■ Task brief ■
Continue the paper on tracking source code element changes through version control history, picking up after its final sentence.

■ Text to read ■
+-------+

Using Version Control History to Follow the Changes of Source Code Elements

(1)

Using Version Control History to Follow the Changes of Source Code Elements

Zoltán Tóth, Gábor Novák, and Rudolf Ferenc University of Szeged, Department of Software Engineering

Szeged, Hungary

{zizo,novakg,ferenc}@inf.u-szeged.hu

Istv´an Siket

Research Group on Artificial Intelligence MTA-SZTE, Szeged, Hungary

siket@inf.u-szeged.hu

Abstract—Version control systems store the whole history of the source code. Since the source code of a system is organized into files and folders, the history tells us the concerned files and their changed lines only but software engineers are also interested in which source code elements (e.g. classes or methods) are affected by a change. Unfortunately, in most programming languages source code elements do not follow the file system hierarchy, which means that a file can contain more classes and methods and a class can be stored in more files, which makes it difficult to determine the changes of classes by using the changes of files. To solve this problem we developed an algorithm, which is able to follow the changes of the source code elements by using the changes of files and we successfully applied it on the WebKit open source system.

Keywords-Version Control System, Repository Mining, Static Analysis

I. INTRODUCTION

Version control systems (VCS) are used during the development of most noticeable projects. Although these tools have different features the main idea behind them is the same, namely, all of them are able to follow and store the changes in the software from the beginning of its development. Since the source code of the software is organized into files and folders, the VCS can store the changes of files only.

On the other hand, software systems are built upon source code elements, like classes and methods, but these elements very rarely coincide with files. This means that although VCS stores the whole history of files found in the system, it cannot support the developers sufficiently in understanding the evolution of the software.

This information would be very useful in many areas.

For example, if we want to create a bug prediction model for a software system based on its history, we need to know which classes or methods changed and which of them were faulty in the past [1], [2]. As an other example, the knowledge about the changed classes and methods can be used to support testing because only those test cases have to be re-run that test the classes and methods that are affected by the change.

+-------+

Data excerpts:
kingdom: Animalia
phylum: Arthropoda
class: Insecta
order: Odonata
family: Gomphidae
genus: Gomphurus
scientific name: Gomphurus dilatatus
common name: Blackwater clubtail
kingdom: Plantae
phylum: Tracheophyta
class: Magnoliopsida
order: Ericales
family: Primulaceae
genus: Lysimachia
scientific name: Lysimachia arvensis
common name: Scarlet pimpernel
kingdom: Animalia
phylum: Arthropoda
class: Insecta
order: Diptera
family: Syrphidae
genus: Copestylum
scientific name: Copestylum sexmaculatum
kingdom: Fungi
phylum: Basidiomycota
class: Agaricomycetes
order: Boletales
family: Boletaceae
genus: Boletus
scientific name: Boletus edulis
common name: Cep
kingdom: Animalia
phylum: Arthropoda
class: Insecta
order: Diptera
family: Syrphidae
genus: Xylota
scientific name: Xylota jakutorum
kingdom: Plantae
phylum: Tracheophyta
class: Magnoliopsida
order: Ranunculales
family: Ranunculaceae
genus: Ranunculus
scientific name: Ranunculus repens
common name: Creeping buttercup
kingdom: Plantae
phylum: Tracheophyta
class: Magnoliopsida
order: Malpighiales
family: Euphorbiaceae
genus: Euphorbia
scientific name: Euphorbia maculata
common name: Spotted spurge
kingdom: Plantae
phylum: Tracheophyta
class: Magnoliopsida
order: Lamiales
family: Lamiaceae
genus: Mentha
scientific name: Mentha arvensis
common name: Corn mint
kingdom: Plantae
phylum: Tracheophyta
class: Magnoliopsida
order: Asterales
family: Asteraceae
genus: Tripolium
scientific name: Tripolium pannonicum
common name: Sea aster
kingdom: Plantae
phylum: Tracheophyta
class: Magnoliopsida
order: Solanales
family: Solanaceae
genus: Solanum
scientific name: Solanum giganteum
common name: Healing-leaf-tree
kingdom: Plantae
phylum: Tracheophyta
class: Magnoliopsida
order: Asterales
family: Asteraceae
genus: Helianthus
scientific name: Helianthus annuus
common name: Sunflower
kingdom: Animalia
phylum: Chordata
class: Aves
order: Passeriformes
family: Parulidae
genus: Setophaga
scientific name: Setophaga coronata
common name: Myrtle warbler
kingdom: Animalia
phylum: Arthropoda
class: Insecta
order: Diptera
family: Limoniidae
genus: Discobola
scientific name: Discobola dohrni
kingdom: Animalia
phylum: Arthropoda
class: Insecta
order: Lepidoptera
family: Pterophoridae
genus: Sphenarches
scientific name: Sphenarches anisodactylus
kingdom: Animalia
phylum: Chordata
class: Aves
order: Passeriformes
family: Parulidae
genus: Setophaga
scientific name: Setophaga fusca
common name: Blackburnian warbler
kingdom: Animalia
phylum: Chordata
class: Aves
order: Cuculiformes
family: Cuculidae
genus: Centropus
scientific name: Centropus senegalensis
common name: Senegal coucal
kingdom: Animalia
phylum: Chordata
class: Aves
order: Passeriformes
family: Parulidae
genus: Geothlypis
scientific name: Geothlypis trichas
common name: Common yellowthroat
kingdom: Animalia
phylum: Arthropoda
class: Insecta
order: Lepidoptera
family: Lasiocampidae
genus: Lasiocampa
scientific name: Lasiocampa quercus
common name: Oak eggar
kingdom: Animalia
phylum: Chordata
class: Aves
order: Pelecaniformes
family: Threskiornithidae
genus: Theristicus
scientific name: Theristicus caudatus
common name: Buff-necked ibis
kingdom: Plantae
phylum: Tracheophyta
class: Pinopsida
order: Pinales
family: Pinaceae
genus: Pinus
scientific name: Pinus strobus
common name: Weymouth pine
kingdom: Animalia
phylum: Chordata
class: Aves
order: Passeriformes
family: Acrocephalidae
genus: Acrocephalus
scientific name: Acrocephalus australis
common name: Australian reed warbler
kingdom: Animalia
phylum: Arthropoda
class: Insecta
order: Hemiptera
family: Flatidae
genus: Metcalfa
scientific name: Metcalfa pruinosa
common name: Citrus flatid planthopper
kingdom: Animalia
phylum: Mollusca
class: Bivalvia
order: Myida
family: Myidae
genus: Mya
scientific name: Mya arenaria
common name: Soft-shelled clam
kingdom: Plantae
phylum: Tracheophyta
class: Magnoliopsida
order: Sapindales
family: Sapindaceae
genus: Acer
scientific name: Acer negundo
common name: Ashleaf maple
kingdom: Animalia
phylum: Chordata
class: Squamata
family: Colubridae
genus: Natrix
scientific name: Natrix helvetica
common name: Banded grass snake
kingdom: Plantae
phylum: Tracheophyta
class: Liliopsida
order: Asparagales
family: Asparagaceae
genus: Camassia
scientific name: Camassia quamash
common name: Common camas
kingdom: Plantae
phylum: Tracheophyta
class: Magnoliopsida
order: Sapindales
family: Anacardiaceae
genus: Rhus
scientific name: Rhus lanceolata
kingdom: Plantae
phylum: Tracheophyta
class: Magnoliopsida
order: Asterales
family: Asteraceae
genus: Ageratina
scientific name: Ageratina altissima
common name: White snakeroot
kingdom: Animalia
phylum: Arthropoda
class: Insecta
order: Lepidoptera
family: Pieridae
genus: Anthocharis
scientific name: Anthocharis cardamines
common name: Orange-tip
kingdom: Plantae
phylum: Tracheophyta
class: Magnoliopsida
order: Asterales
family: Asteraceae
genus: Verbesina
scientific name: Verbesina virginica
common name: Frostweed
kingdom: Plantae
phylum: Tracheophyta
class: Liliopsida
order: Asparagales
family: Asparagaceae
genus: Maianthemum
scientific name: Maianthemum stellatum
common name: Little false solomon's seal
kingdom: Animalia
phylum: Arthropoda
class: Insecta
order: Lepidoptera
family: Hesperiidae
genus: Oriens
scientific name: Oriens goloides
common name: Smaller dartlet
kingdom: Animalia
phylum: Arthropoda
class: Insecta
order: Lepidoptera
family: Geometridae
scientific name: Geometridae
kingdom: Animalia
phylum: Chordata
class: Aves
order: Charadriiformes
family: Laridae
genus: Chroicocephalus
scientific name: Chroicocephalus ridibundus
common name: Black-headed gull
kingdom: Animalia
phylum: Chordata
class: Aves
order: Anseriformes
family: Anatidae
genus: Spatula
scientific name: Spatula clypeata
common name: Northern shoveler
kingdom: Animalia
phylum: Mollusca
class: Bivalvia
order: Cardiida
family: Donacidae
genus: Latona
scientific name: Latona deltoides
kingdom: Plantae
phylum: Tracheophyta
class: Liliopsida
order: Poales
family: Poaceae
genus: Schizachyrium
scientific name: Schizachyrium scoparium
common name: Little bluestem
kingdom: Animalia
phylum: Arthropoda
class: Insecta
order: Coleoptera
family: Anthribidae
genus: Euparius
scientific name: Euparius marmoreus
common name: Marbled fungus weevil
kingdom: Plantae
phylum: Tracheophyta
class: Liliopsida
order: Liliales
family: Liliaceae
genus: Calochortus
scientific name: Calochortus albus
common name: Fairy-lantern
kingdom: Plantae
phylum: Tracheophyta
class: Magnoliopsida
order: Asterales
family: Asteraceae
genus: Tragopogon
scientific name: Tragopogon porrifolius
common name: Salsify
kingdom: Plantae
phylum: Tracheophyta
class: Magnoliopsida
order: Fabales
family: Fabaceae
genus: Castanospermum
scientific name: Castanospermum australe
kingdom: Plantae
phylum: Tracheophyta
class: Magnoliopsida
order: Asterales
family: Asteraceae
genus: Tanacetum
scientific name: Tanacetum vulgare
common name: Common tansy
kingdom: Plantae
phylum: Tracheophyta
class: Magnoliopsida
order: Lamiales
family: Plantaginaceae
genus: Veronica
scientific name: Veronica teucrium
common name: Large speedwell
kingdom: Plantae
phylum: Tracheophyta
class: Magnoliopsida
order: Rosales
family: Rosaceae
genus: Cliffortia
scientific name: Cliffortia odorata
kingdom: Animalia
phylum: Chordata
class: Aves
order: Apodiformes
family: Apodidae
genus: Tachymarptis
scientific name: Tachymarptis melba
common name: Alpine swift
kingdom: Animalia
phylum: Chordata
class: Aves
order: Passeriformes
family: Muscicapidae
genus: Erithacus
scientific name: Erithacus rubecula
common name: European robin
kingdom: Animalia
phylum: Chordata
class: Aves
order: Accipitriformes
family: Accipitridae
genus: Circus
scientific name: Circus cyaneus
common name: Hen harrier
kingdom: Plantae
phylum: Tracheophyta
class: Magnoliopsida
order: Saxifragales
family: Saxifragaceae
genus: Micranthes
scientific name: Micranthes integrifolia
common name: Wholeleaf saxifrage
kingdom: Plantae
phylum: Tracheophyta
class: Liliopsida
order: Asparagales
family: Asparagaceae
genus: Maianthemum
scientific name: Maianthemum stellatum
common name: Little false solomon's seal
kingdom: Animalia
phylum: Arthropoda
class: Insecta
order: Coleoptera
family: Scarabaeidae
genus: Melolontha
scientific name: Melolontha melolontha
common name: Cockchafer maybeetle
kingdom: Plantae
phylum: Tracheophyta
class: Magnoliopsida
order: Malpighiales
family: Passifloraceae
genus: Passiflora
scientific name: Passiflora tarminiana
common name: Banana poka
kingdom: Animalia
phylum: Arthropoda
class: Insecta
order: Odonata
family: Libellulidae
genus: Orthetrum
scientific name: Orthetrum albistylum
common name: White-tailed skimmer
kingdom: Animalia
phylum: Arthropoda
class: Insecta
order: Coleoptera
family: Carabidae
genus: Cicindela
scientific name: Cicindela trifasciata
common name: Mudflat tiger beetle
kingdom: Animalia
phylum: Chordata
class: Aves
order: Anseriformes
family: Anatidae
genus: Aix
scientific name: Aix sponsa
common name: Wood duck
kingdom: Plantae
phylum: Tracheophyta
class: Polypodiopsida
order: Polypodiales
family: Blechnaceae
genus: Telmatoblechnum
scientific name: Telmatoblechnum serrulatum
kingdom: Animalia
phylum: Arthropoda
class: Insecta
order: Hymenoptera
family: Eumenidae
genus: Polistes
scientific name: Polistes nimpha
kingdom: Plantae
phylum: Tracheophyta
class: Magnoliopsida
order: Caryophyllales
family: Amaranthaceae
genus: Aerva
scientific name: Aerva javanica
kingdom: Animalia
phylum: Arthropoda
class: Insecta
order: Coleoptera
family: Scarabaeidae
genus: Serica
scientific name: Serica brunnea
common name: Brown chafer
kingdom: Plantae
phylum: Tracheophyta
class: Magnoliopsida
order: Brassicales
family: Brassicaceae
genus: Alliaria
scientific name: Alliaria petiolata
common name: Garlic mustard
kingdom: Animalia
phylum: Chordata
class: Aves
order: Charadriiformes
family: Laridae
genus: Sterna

+-------+

■ Right answer ■
Different approaches have been proposed to identify the changes. In case of Java, a file can contain up to one public class and an arbitrary number of non-public classes which are usually strongly connected to the public class, so we can accept the approach where the changes of a file are assigned to the public class. However, this solution cannot be applied for methods and cannot be generalized to other languages (e.g. for C++ or C#) where a file can contain

more classes and a class can be split into parts and these parts are organized into different files. If we want to see the changes between two major versions at source code level, one solution can be that on all revisions between the two versions static source code analysis is performed one by one to find the source code positions (path, begin and end line) of the elements (e.g. classes, methods), and by using VCS information the consecutive versions can be compared to see the changes of the elements. Because of the many static analyses this solution is very time and resource consuming so it is difficult to apply it in practice and it does not work if the source code is inconsistent (for example, if the implementation of a class is not finished and the system cannot be built).

In this paper we present an algorithm, which needs only a few versions to be analyzed statically, and starting from an analyzed revision, where the source positions of the elements are precisely known, following the file level changes stored in the VCS, the positions of the elements can be traced in the unanalyzed revisions with good precision.

In Section III we present the technical background of our solution for following the source code positions between two analyzed versions of a system. The result of a preliminary experiment on the WebKit open source browser engine is presented in Section IV. In Section V the possible applica- tion area and the future work will be discussed. But first, in Section II we overview the related works.

II. RELATEDWORK

Different approaches have been proposed to track the changes of source code elements regarding to elapsed time [1], [3], [2], and then use this information e.g. for bug prediction, finding the possible code fault positions, or calculating process metrics of each source code element.

Although the aim of the approaches is the same, there are fundamental differences among the data mining methods.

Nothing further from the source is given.